AIM OF THE TASK
Which lines of the entries contain the string "Polygon"? Copy each of them.

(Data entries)
────

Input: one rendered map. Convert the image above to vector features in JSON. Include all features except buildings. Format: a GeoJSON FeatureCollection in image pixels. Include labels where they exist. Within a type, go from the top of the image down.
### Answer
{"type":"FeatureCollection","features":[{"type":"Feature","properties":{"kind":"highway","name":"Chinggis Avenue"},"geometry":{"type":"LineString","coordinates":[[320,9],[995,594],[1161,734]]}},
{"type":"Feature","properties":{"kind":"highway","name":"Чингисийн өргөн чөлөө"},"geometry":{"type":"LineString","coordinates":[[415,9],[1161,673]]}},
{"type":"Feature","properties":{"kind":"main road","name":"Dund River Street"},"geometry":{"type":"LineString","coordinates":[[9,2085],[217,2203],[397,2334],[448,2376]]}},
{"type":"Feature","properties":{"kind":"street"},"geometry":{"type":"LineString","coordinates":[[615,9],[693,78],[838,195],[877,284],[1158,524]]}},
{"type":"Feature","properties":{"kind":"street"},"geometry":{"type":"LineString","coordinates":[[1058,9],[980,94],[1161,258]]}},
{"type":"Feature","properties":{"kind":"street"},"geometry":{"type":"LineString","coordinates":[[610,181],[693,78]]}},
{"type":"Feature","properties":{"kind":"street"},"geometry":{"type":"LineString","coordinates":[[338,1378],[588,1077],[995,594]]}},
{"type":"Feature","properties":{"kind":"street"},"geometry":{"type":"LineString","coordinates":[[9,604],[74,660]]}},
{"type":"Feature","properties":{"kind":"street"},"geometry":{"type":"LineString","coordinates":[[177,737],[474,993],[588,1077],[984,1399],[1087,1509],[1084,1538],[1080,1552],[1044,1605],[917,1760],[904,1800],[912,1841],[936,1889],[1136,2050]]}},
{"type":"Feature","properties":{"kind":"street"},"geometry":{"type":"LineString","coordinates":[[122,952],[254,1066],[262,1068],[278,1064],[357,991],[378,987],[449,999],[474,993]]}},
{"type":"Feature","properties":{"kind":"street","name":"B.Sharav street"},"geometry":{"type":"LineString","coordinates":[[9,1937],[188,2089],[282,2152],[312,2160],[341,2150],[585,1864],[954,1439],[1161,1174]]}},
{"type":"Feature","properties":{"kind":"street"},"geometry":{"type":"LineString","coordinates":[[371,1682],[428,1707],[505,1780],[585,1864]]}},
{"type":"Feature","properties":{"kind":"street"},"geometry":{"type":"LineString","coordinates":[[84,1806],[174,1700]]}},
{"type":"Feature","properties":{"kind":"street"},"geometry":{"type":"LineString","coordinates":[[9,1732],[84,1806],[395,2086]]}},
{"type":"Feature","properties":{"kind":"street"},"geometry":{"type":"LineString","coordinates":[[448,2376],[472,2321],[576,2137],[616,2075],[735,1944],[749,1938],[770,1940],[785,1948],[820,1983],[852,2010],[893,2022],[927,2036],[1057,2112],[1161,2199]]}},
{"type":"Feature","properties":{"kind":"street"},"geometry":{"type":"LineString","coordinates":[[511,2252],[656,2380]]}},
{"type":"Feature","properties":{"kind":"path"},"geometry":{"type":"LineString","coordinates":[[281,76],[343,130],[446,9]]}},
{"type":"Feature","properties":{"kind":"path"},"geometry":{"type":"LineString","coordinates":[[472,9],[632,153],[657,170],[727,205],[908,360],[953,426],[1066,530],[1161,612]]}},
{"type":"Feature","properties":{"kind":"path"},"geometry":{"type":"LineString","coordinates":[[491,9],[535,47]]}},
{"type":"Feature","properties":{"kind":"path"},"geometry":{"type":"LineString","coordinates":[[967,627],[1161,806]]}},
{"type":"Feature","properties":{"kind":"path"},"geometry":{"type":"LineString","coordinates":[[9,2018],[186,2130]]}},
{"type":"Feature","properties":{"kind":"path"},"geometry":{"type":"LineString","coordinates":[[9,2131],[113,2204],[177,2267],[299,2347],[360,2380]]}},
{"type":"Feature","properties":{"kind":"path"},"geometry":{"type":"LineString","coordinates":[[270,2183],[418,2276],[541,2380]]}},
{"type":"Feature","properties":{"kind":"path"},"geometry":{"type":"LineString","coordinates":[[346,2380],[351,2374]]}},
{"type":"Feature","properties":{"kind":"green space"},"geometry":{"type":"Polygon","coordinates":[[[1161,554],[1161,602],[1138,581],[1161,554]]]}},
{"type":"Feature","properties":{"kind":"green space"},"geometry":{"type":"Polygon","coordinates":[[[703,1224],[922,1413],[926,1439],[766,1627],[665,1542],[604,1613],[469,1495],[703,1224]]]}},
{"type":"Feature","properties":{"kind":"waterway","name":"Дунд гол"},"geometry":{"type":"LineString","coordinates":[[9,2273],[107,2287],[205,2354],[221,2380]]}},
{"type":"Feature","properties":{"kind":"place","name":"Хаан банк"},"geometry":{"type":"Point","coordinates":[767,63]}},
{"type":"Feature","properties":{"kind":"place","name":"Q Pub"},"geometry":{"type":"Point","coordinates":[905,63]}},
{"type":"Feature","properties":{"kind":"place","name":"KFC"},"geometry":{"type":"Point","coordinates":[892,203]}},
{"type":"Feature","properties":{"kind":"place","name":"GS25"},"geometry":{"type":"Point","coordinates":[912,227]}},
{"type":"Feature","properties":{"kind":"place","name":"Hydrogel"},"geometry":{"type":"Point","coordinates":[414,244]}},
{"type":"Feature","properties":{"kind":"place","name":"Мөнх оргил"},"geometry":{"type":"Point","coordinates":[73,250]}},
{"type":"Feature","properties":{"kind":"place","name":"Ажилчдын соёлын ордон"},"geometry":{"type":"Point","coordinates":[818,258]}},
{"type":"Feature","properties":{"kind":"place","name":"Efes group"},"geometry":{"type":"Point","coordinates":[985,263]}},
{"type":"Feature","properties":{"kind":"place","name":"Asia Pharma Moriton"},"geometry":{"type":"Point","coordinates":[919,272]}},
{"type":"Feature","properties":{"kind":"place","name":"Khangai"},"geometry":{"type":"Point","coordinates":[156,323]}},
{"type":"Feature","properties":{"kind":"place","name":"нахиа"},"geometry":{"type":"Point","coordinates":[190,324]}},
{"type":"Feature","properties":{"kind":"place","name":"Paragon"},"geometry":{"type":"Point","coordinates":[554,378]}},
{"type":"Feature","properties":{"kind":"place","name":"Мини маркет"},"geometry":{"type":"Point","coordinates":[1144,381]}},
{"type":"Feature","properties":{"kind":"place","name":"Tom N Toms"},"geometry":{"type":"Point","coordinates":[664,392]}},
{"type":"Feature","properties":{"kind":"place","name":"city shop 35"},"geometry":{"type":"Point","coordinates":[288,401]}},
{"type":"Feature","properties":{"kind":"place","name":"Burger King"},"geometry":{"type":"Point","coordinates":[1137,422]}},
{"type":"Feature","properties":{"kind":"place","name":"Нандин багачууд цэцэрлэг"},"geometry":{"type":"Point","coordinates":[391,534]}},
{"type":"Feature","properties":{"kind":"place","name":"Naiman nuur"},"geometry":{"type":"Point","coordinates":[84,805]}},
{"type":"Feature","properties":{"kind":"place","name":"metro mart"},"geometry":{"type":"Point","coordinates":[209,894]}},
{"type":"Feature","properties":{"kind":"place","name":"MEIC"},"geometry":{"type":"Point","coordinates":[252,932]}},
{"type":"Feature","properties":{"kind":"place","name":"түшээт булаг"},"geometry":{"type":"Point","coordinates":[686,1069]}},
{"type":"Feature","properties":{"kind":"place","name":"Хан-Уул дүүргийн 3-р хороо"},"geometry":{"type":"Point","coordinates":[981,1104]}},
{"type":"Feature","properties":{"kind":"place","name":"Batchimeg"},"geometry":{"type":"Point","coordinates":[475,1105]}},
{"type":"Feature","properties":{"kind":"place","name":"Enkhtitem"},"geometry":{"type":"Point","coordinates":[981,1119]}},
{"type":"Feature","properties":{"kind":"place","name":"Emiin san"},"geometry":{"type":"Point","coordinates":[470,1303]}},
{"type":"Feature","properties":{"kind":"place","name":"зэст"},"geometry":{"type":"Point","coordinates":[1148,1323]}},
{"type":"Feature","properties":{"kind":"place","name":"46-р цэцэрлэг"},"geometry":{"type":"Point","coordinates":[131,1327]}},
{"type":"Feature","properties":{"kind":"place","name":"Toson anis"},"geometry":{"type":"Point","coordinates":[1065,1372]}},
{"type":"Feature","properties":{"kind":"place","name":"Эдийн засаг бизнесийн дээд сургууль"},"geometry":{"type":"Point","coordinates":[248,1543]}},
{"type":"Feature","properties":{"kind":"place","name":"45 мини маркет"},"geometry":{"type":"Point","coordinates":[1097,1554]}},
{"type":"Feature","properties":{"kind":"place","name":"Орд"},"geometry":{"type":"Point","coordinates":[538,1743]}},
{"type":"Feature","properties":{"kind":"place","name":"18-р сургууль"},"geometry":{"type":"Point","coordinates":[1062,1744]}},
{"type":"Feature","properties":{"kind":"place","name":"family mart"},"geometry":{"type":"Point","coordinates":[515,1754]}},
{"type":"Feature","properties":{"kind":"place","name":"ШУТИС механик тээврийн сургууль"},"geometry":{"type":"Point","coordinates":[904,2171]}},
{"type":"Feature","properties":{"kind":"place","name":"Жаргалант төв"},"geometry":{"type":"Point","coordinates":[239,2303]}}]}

────

EXERCISE OUTPUT
{"type":"Feature","properties":{"kind":"green space"},"geometry":{"type":"Polygon","coordinates":[[[1161,554],[1161,602],[1138,581],[1161,554]]]}},
{"type":"Feature","properties":{"kind":"green space"},"geometry":{"type":"Polygon","coordinates":[[[703,1224],[922,1413],[926,1439],[766,1627],[665,1542],[604,1613],[469,1495],[703,1224]]]}},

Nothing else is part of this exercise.